文書抜粋.

説明

農産物の包装装置

【課題】空の包装箱を複数個貯留させつつその包装箱の取り出しを簡易な構成にて容易に行わせることができる農産物の包装装置を提供する。
【解決手段】農産物Nを順次搬送する農産物貯留コンベア4と、空の包装箱Hを順次搬送する空箱搬送コンベア7と、農産物貯留コンベア4の下流側にそれぞれに配設され、包装箱Hを載置し得るとともに、その包装箱Hに順次搬送された農産物を箱詰めするための箱詰め部6と、空箱搬送コンベア7で搬送される空の包装箱Hを箱詰め部6近傍の取出位置まで搬送するとともに複数個の包装箱Hを貯留させ得る空箱供給手段8とを具備した農産物の包装装置において、空箱供給手段8の取出位置の包装箱Hを押圧して位置ずれさせる位置ずれ用押圧手段31を具備したものである。

作業指示.
上にある農産物の包装装置についての文書を、最後の文のあとから書き継いでください。

記録一覧.
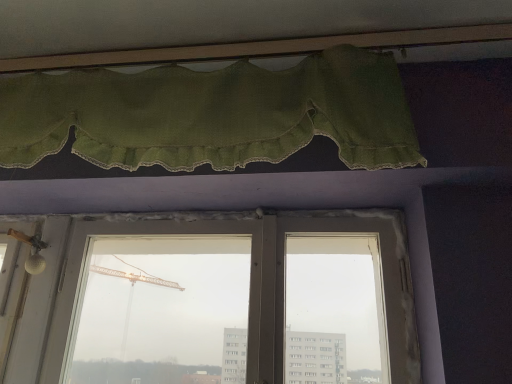
Question: Is green fabric curtain at upper center far from transparent glass window at center?

Choices:
 (A) yes
 (B) no

Answer: (B)

Question: Could you tell me if green fabric curtain at upper center is turned towards transparent glass window at center?

Choices:
 (A) no
 (B) yes

Answer: (A)

Question: Is green fabric curtain at upper center closer to the viewer compared to transparent glass window at center?

Choices:
 (A) yes
 (B) no

Answer: (A)

Question: Does green fabric curtain at upper center have a larger size compared to transparent glass window at center?

Choices:
 (A) yes
 (B) no

Answer: (A)

Question: Is green fabric curtain at upper center with transparent glass window at center?

Choices:
 (A) no
 (B) yes

Answer: (A)

Question: Is green fabric curtain at upper center not inside transparent glass window at center?

Choices:
 (A) no
 (B) yes

Answer: (B)

Question: Can you confirm if transparent glass window at center is positioned to the right of green fabric curtain at upper center?

Choices:
 (A) yes
 (B) no

Answer: (A)

Question: Is transparent glass window at center further to the viewer compared to green fabric curtain at upper center?

Choices:
 (A) yes
 (B) no

Answer: (A)

Question: Could you tell me if transparent glass window at center is turned towards green fabric curtain at upper center?

Choices:
 (A) yes
 (B) no

Answer: (B)

Question: Is transparent glass window at center directly adjacent to green fabric curtain at upper center?

Choices:
 (A) yes
 (B) no

Answer: (B)

Question: Can you confirm if transparent glass window at center is taller than green fabric curtain at upper center?

Choices:
 (A) no
 (B) yes

Answer: (B)

Question: Could green fabric curtain at upper center be considered to be inside transparent glass window at center?

Choices:
 (A) yes
 (B) no

Answer: (B)

Question: Choose the correct answer: Is transparent glass window at center inside green fabric curtain at upper center or outside it?

Choices:
 (A) inside
 (B) outside

Answer: (B)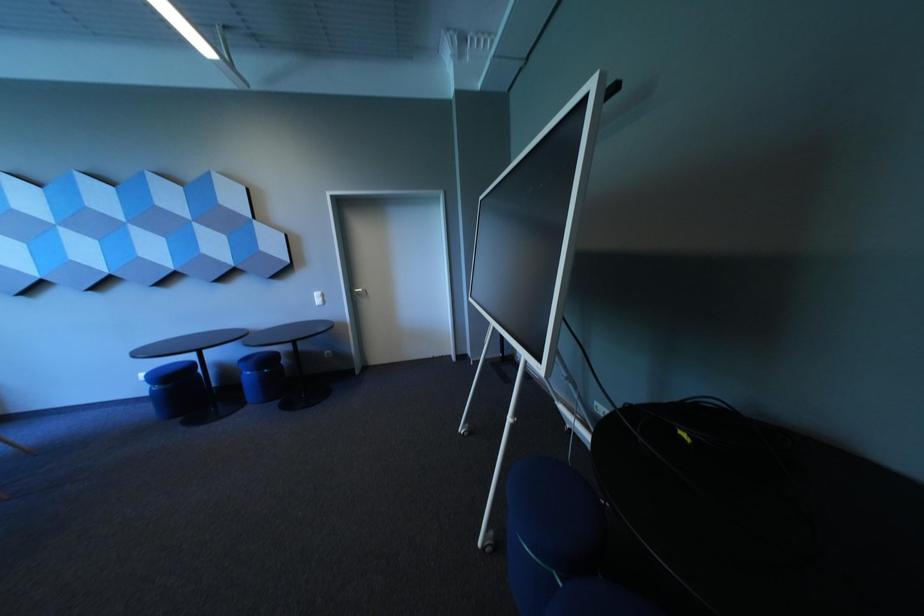
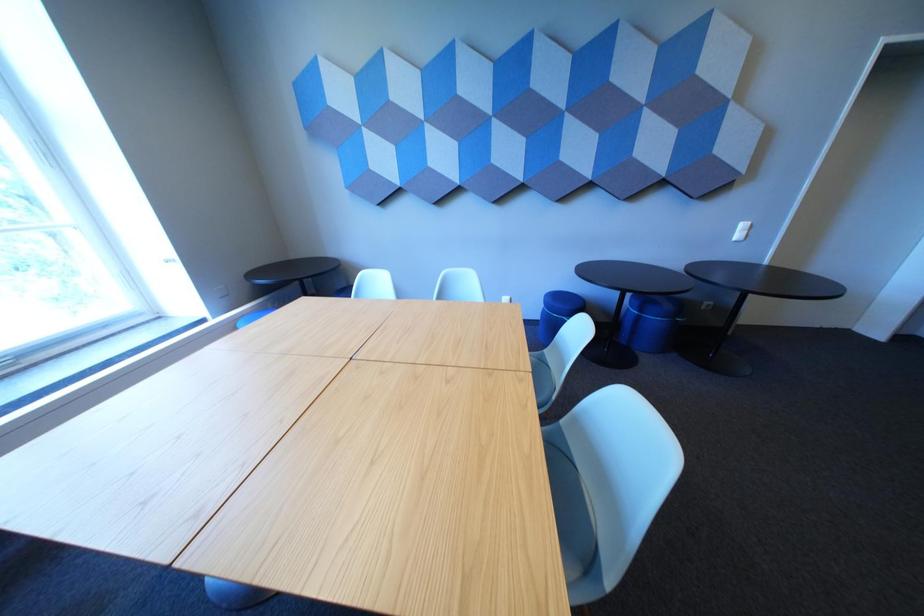
Question: In a continuous first-person perspective shot, in which direction is the camera moving?

Choices:
 (A) Left
 (B) Right
 (C) Forward
 (D) Backward

Answer: (A)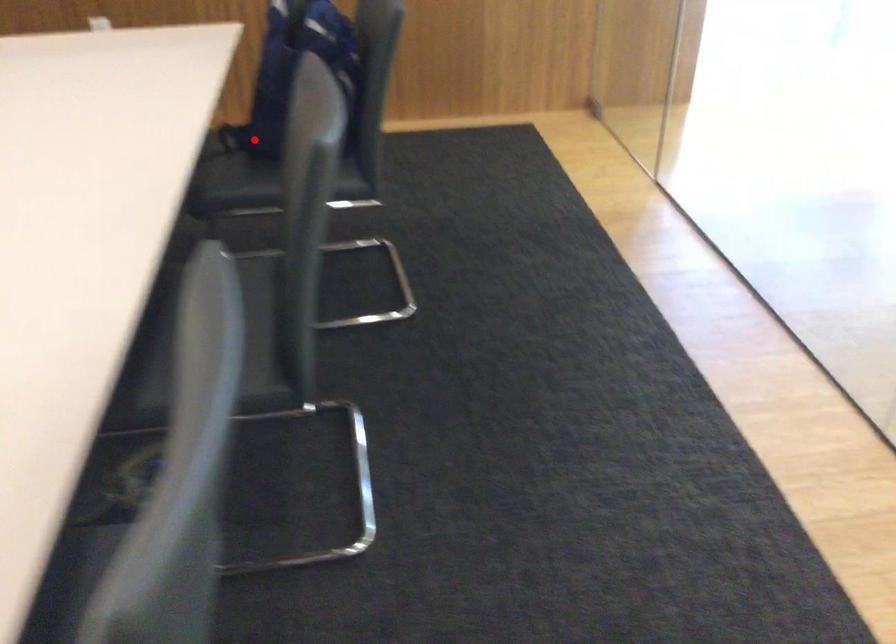
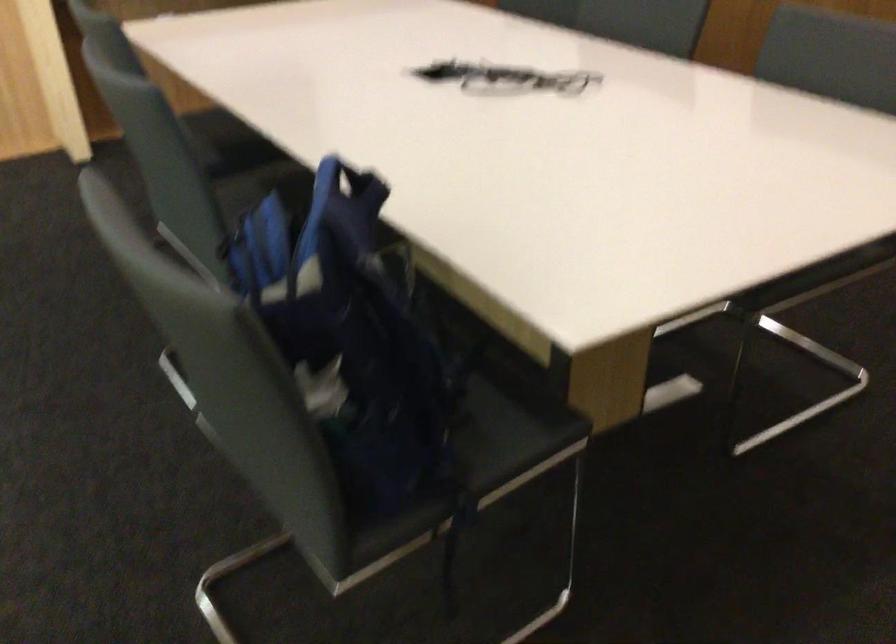
Question: A red point is marked in image1. In image2, is the corresponding 3D point closer to the camera or farther? Reply with the corresponding letter.

Choices:
 (A) The corresponding 3D point is closer.
 (B) The corresponding 3D point is farther.

Answer: (A)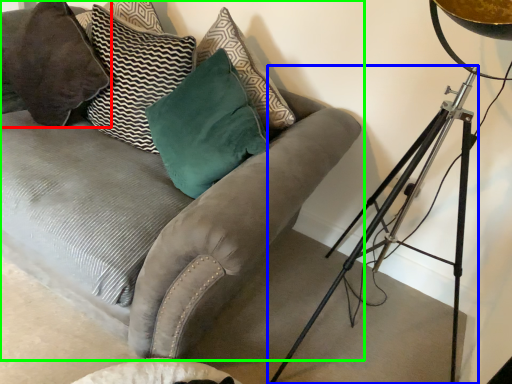
Question: Estimate the real-world distances between objects in this image. Which object is farther from pillow (highlighted by a red box), tripod (highlighted by a blue box) or studio couch (highlighted by a green box)?

Choices:
 (A) tripod
 (B) studio couch

Answer: (A)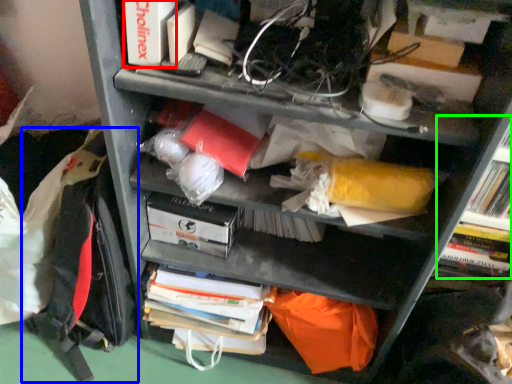
Question: Considering the real-world distances, which object is closest to paperback book (highlighted by a red box)? backpack (highlighted by a blue box) or shelf (highlighted by a green box).

Choices:
 (A) backpack
 (B) shelf

Answer: (A)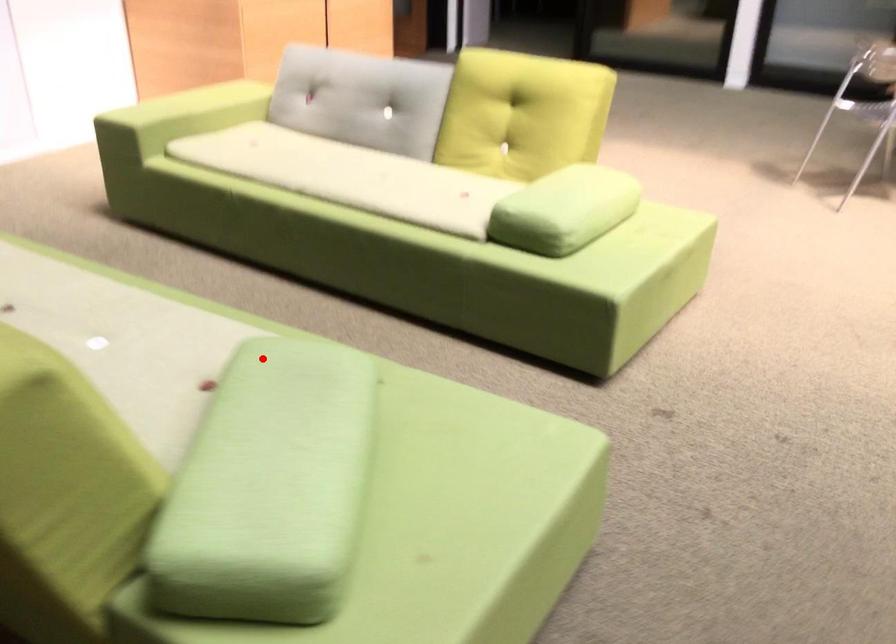
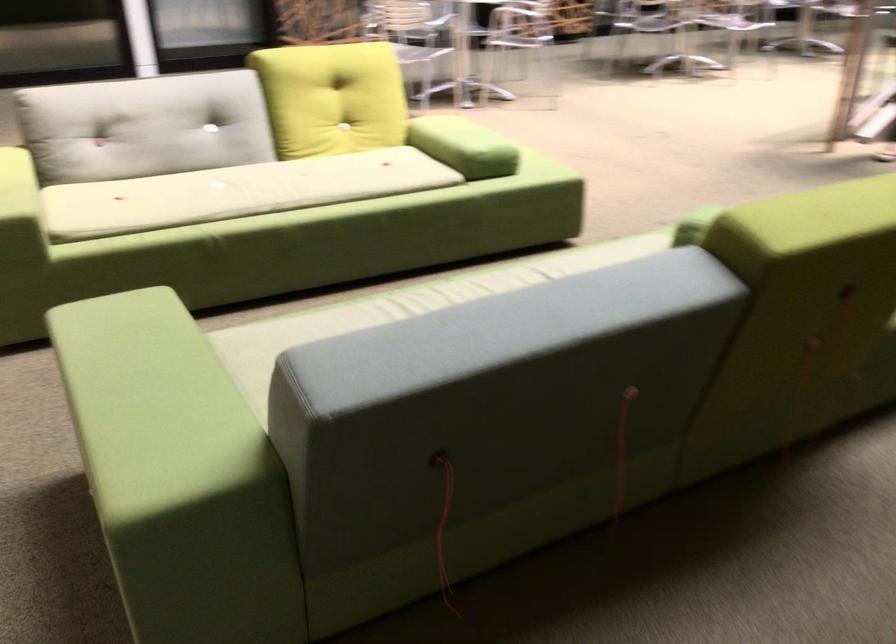
Where in the second image is the point corresponding to the highlighted location from the first image?

(694, 225)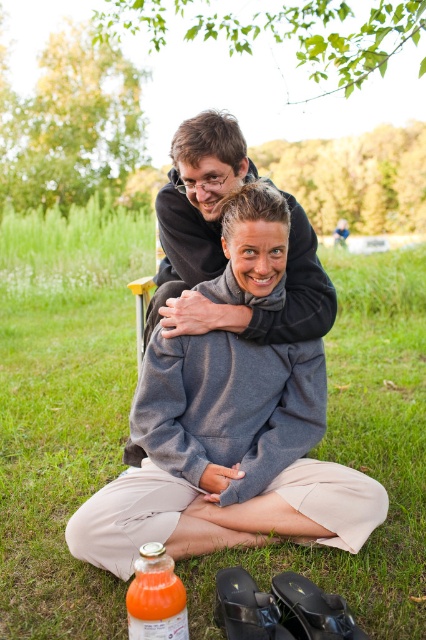
Question: Which point is closer to the camera?

Choices:
 (A) (x=48, y=241)
 (B) (x=233, y=125)
 (C) (x=149, y=592)
 (D) (x=138, y=566)

Answer: (C)

Question: Among these points, which one is farthest from the camera?

Choices:
 (A) (166, 586)
 (B) (184, 314)

Answer: (B)

Question: Is black soft sweatshirt at center closer to the viewer compared to translucent plastic bottle at lower center?

Choices:
 (A) no
 (B) yes

Answer: (A)

Question: Considering the relative positions of green grass at center and translucent plastic bottle at lower center in the image provided, where is green grass at center located with respect to translucent plastic bottle at lower center?

Choices:
 (A) below
 (B) above

Answer: (B)

Question: Which point is farther to the camera?

Choices:
 (A) (184, 592)
 (B) (377, 614)
 (C) (160, 593)
 (D) (307, 227)

Answer: (D)

Question: Is green grass at center behind translucent plastic bottle at lower center?

Choices:
 (A) yes
 (B) no

Answer: (A)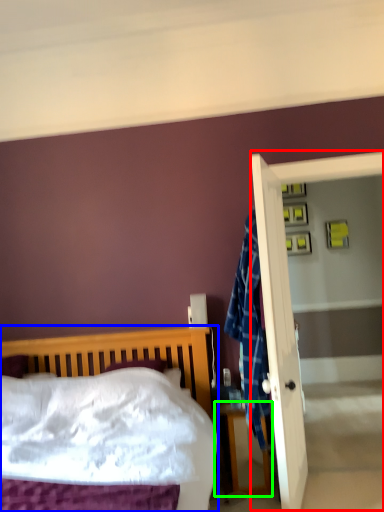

解答例.
【発明の詳細な説明】
【技術分野】
【0001】
本発明は、例えば野菜や果実等の農産物を包装箱に収容して箱詰めすべく、農産物及び空の包装箱をそれぞれ順次搬送するための農産物の包装装置に関するものである。
【背景技術】
【0002】
従来、選別装置から仕分け排出された農産物と、空の包装箱とをそれぞれ順次搬送し、当該包装箱に農産物を収容して箱詰めするための農産物の包装装置は、例えば特許文献1にて開示されている。かかる農産物の包装装置は、空の包装箱を載置して作業者が箱詰め作業し得る箱詰め部(箱詰め台)を具備しており、当該箱詰め部に向かって、農産物を搬送する農産物貯留コンベア(引き出しコンベア)と、空箱供給コンベア(滑り台)とが延設されていた。
【0003】
また、空の包装箱を上下に段積みし、複数個の包装箱を貯留するとともに、最下段の包装箱を取り出すよう構成されたものが、例えば特許文献2にて開示されている。かかる空箱供給手段にて包装箱を取り出すには、最下段より上段の包装箱を挟持するとともに、最下段の包装箱の底部を揺動させ、そこから当該最下段の包装箱を取り出すことができるようになっていた。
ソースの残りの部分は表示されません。